Polymersomes – an alternative skin for synthetic cells
European researchers have shown that cell-like structures made from polymers can host cellular processes and therefore offer an alternative to lipid-based membranes for the building of synthetic cells. These polymer-based containers could provide a new perspective for understanding the mechanism of life and are also of great interest for industrial applications.
Synthetic cell researchers aim to deepen our understanding of living systems by trying to reproduce cellular mechanisms outside of cells and ultimately in cell-like structures. While some researchers are using elements present in living cells, such as lipids, to build the outer layer of these cell-like structures, others are turning to polymers, mostly man-made components, to form polymer-based containers, i.e. polymersomes.
A “one-pot” method for making polymersomes and incorporating components without degrading them
In a new study published in December in Nature Chemistry, German, British and Swiss researchers have demonstrated the ability of polymersomes to encapsulate components that are important for cellular processes, without degrading them. In other words, polymersomes constitute a potential membrane for synthetic cells. But the idea of using polymers to build biomimetic membranes was not so simple, as Andrea Belluati, who co-led the study with Sètuhn Jimaja (University of Fribourg, Switzerland), explained.
“The conditions for chemically initiating the self-assembly of polymer chains damage the biological molecules. This is an obstacle for researchers who are trying to build synthetic cells in one pot, i.e. to mix from the start both the elements that form the polymer membrane and the biological components essential to the cellular processes that the membrane must encapsulate,” said the junior group leader for TU Darmstadt in Germany and member of the Bruns group.
Picture: TUDa/Mohadeseh Bagherabadi
Picture: Uni Fribourg/AMI
Picture: TUDa/Klaus Mai
To overcome this problem, Andrea and his colleagues employed a method for forming polymer chains that uses enzymes, catalysts present in cells, to initiate polymer synthesis. Simultaneously, they integrated this method with the concept of Polymerization-Induced Self-Assembly (PISA), a technique that forms vesicles concurrently with polymer synthesis. This technique closely mirrors the natural formation of cell membranes.
“By applying this enzymatic method, we were able to produce a high quantity of micro-metre-sized vesicles with high encapsulation efficiency. For example, we encapsulated actin, which remained active and formed a very unusual internal structure.
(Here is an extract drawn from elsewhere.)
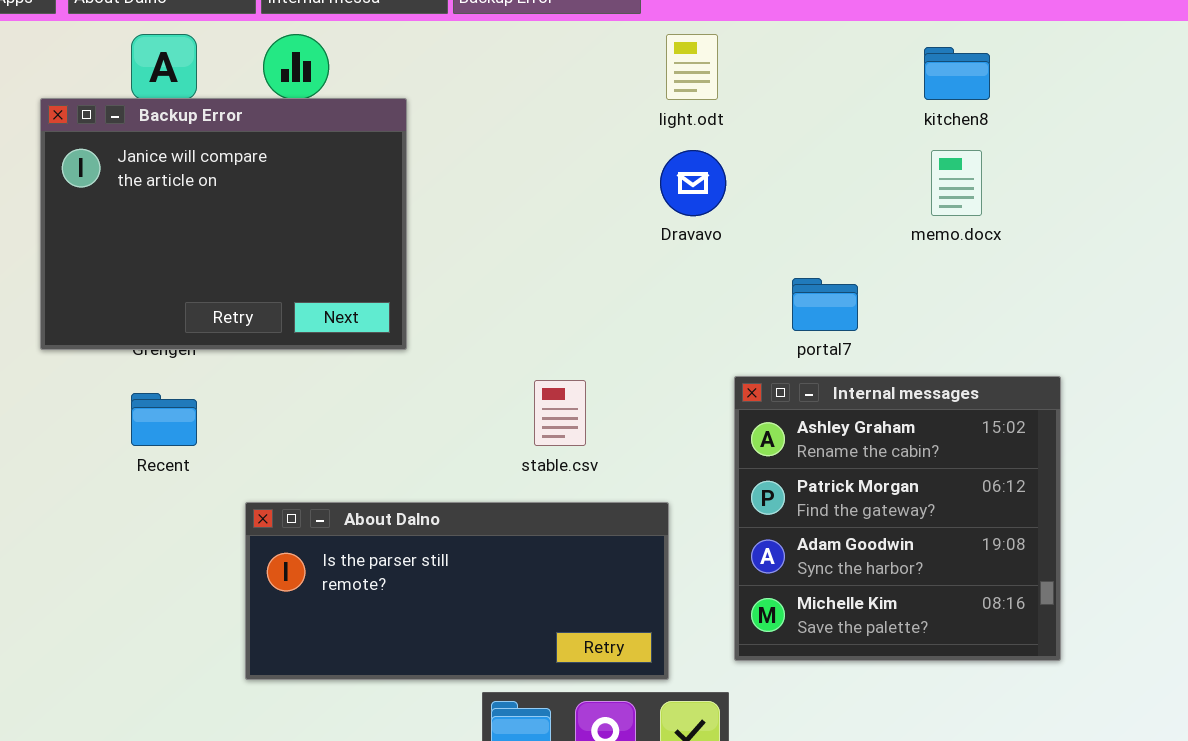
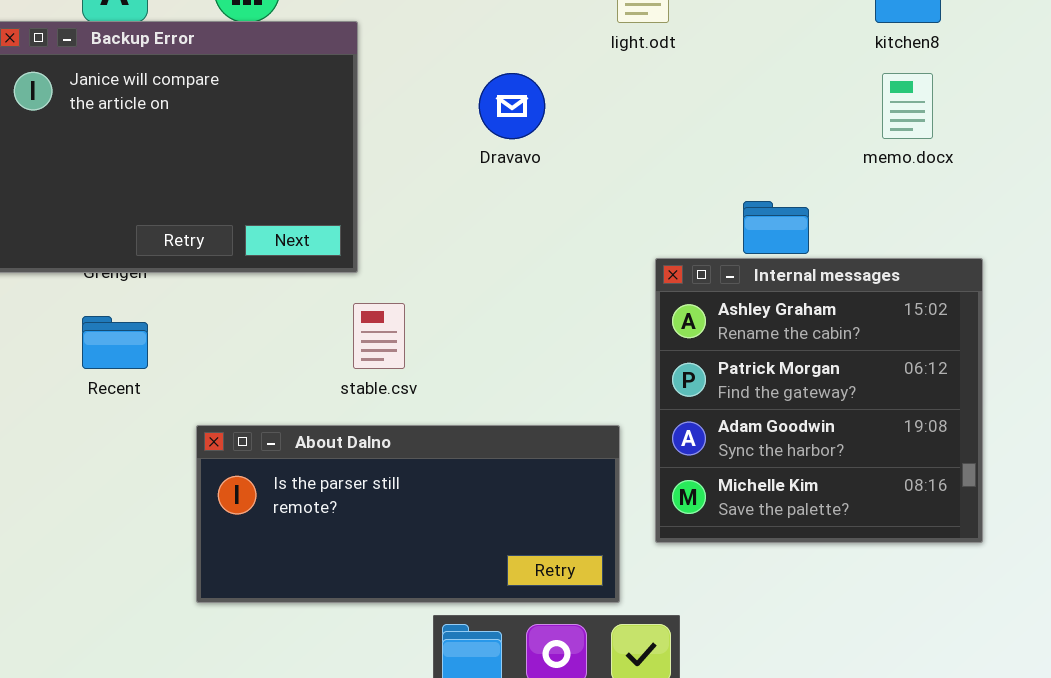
Dravavo: [660,150,726,216] -> [479,73,545,139], moved
Internal messages: [734,376,1061,661] -> [655,258,983,543], moved
stable.csv: [534,380,586,446] -> [353,303,405,369], moved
We were also able to express several proteins inside these polymersomes, having successfully encapsulated plasmids and cell lysate.”
“We have therefore shown that we can replace cell membranes with artificial membranes, using biochemical rather than chemical reactions.”
The advantages of using polymer-based membranes
“One of the fundamental questions some researchers like myself are asking is whether or not life is defined by its chemical ingredients and whether we can reproduce life-like behaviour using other molecules.”
The use of alternative membranes for the construction of synthetic cells could therefore help to improve our understanding of life. Polymersomes also tend to be more stable than their lipid-based counterparts. “They last longer, withstand harsh conditions better, are easier to work with and, in some cases, do not trigger immune system reactions. Their properties are therefore very interesting for industry, for example in biomedicine.”
He added: “We are no longer limited by lipids. We can now easily build structures similar to lipid-based membranes but with greater stability and in large quantities. We currently use conventional polymers, but some researchers are working on polymers with additional properties such as temperature-responsive polymers. So, with a polymer membrane, we could activate processes in cell-like containers using stimuli that do not affect living cells.”
Next steps: size and shape control, inner compartments and growth
Andrea and Nico Bruns’ group are continuing to develop polymersome methods for building synthetic cells, focusing on size and shape control and the creation of internal compartments through a second polymerisation cycle.
“We would also like, in the near future, to be able to use fully degradable polymers that remain robust and last longer than lipid-based containers,” concluded Andrea.